Thursday, January 23, 2014

Generating server-side tile-maps with Node.JS (Part 1 - Programatically with Canvas)

Part 1 - Programatically with Canvas
Part 2 - Using Mapnik

This will be a series of posts on leveraging Node.js to generate tile-images on server-side that will be displayed on top of Bing Maps (although applicable to any other mapping API).

For those not familiar with it, Node has gained lots of momentum on the web. It provides a simple event oriented, non-blocking architecture on which one can develop fast and scalable applications using Javascript.

It lends itself really well for generating tile-images and is in-fact being used by some large players like Mapbox.

On this first post I'm going to generate very simple tiles. I won't fetch data from the database nor do anything too fancy.
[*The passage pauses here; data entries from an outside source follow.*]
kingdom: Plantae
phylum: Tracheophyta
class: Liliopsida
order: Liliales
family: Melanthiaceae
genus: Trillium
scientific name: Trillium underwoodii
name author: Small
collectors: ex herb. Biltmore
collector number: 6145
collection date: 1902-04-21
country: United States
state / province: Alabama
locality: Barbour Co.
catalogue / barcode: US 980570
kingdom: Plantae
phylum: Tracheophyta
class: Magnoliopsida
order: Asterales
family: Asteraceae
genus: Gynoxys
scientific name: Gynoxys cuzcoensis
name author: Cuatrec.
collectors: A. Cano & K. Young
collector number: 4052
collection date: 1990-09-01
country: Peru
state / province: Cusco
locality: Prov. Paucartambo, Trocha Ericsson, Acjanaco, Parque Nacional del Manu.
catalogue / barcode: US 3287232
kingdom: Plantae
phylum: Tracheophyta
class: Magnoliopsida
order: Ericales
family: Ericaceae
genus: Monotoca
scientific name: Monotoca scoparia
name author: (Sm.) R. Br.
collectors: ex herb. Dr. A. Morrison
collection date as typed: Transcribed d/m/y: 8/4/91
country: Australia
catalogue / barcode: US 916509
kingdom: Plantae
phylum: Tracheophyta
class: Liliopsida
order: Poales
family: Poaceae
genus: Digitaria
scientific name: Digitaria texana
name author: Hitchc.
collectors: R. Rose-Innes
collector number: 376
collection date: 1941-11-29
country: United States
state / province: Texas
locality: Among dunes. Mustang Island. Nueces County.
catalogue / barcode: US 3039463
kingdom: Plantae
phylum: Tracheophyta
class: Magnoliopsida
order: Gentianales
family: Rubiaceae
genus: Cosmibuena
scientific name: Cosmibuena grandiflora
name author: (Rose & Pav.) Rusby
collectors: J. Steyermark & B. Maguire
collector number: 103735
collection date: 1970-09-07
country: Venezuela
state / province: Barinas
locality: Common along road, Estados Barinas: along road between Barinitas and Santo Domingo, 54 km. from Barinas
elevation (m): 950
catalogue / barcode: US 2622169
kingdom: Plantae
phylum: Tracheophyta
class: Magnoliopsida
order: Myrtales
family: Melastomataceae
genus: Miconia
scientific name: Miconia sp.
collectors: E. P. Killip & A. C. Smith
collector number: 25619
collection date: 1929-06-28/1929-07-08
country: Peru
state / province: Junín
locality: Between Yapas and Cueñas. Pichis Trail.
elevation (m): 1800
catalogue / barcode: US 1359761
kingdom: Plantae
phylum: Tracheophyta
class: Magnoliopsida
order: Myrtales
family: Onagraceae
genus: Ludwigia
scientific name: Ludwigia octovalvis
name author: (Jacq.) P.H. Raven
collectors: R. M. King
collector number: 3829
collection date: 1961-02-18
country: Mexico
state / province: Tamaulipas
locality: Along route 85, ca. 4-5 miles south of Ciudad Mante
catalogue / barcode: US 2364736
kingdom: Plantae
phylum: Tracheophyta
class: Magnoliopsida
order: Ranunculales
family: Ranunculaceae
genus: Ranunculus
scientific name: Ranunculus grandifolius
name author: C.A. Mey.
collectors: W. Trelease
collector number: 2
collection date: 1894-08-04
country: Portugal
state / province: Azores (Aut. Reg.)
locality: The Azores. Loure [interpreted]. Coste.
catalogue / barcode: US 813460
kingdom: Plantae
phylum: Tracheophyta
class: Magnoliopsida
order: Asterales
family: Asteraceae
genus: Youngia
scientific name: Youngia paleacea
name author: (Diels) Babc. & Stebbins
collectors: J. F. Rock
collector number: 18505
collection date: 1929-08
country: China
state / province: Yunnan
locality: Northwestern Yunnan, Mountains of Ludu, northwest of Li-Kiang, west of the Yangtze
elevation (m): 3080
Each tile will simply consist on a 256x256 png with a border and a label identifying the tile's z/x/y. Conceptually something like this:


I'm going to use an amazing Node module called Canvas which provides the whole HTML5 Canvas API on server-side. My main reason is that it's an API that I know particularly well and I can reuse lots of my existing code.

I'm going to develop on Mac OS X but most of this would be exactly the same on Windows or Linux.

Afterwards, as an extra, I'm also going to provide instructions on how to setup a Linux Virtual Machine in Azure running the resulting node application.